Después de hablar con Valeria, no fui a la oficina. Me desvié hacia un despacho de abogados que conocía. Sergio, que había sido mi jefe, se sorprendió al verme. “Hombre, a punto de casarte y vienes por aquí. ¿Qué pasa?” “Necesito tu ayuda.” Sonreí débilmente. Me miró unos segundos, probablemente notando algo extraño en mis ojos, y asintió. “Pasa a mi despacho.” Me senté, puse la carpeta sobre su mesa y le conté todo, sin rodeos ni adornos, desde el principio hasta el final. Él escuchó en silencio, sin interrumpir, a veces frunciendo el ceño, a veces tamborileando los dedos sobre la mesa.
Cuando terminé, se recostó en su silla y suspiró. “Este tipo no es un aficionado.” “Lo sé.” Asentí. “¿Qué quieres conseguir?”, preguntó mirando los papeles. “Quiero recuperar mi dinero y que no se salga con la suya”, respondí sin dudar. “De acuerdo, pero hay que hacerlo bien”, dijo su tono ahora era completamente profesional. “Tienes dos vías, la civil, para reclamar el dinero, o la penal, si podemos demostrar el fraude y la apropiación indebida.”
Guardé silencio sopesando las opciones. “Para la vía penal”, continuó, “necesitamos pruebas irrefutables, no solo lo que tiene, sino algo que demuestre que usó tu dinero para otros fines con engaño premeditado.” “Estoy en ello”, asentí. “La otra chica colabora.” “Sí, eso lo facilita todo.” Asintió él tomando notas. “Necesitas hacer tres cosas.

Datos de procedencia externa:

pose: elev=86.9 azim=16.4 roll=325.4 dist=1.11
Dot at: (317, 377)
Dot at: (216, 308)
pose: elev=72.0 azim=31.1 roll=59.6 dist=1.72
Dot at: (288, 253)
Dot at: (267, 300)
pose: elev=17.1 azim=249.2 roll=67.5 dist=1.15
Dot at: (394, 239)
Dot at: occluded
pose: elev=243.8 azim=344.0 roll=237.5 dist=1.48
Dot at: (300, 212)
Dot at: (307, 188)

Primero, mantén el flujo de dinero. No lo interrumpas. Necesitamos una cadena de pruebas. Segundo, guarda cada mensaje y cada llamada, especialmente los que revelen sus intenciones. Y tercero”, hizo una pausa y me miró, “que no sospeche nada. Enjido. Cuando lo tengas todo, prepararemos la denuncia.”

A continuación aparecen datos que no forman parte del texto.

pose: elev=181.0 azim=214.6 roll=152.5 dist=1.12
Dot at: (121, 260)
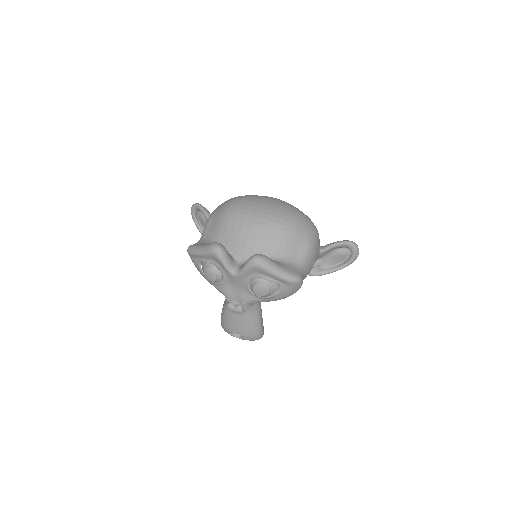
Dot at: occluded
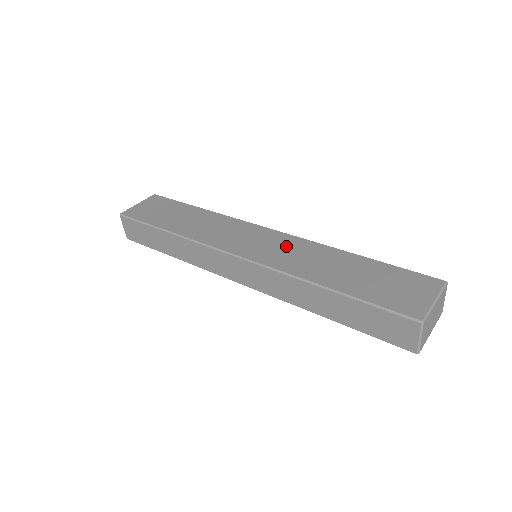
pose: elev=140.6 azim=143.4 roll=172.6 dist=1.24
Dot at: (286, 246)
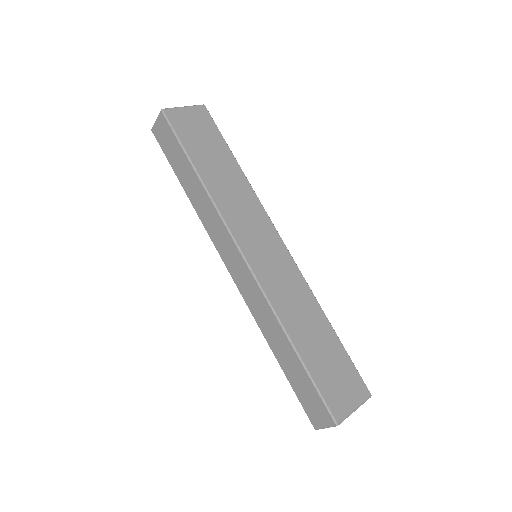
Dot at: (286, 275)
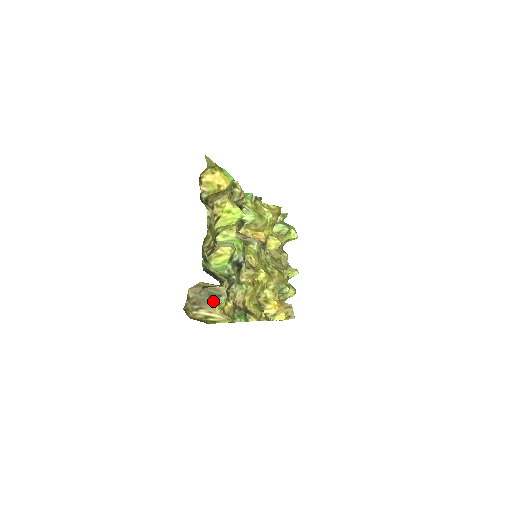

Me levanté. “Gracias, Sergio.” “Ten cuidado.” Sonrió levemente. “Esto no es un juego.” “Ya no soy una ingenua”, respondí. Al salir del despacho, me sentí más fuerte. Ya no era solo una venganza emocional, tenía un respaldo legal y eso era crucial. Quería un final con consecuencias, con responsabilidades. Por la tarde me llamó Alejandro. Su voz era la de siempre. “¿Qué haces, cariño? ¿Qué haces?” “Preparando unas cosas para la boda”, respondí con suavidad. “¿Cuánto trabajo te estoy dando?”, se ríó. “No pasa nada, ya casi está todo.”

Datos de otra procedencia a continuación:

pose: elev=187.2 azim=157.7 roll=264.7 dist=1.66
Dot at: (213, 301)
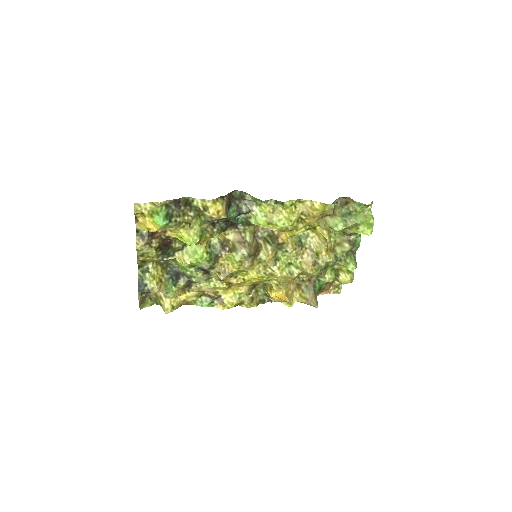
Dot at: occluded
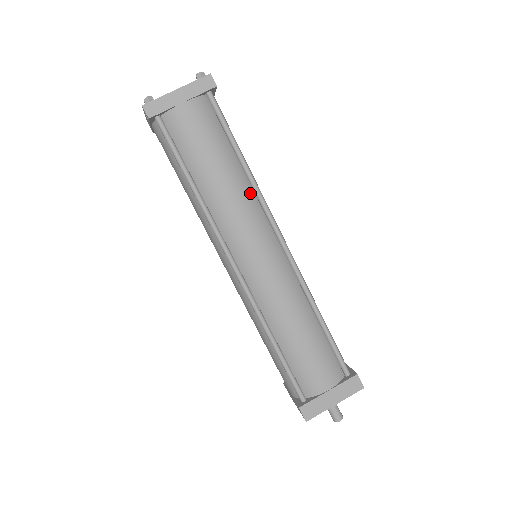
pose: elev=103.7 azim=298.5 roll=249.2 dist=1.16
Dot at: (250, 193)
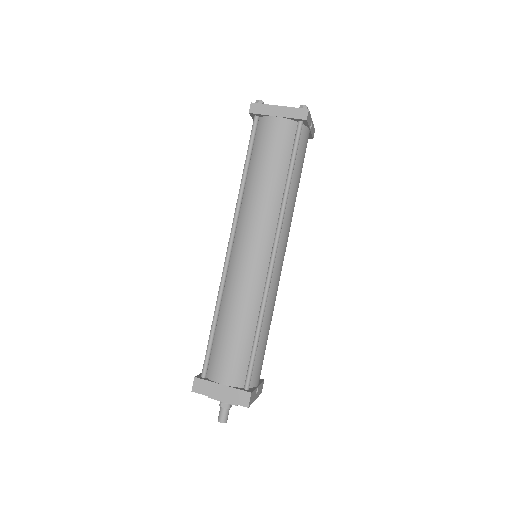
Dot at: (277, 206)
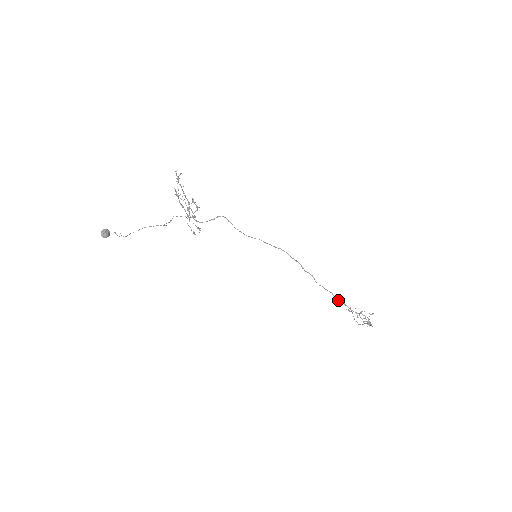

Una conversación tan normal que sin saber la verdad nadie sospecharía nada. “Mañana por la noche vuelvo”, dijo. Me detuve un instante, pero mantuve el tono. “Genial. Tengo ganas de verte.” Yo colgué. Miré por la ventana. El regreso de Alejandro no era un evento normal. Era una oportunidad, una oportunidad para ponerlo a prueba, para actuar y para avanzar en mi plan. Esa noche llegué a casa temprano y ayudé a mi madre con la cena. Todo parecía normal, pero en mi cabeza cada paso estaba calculado.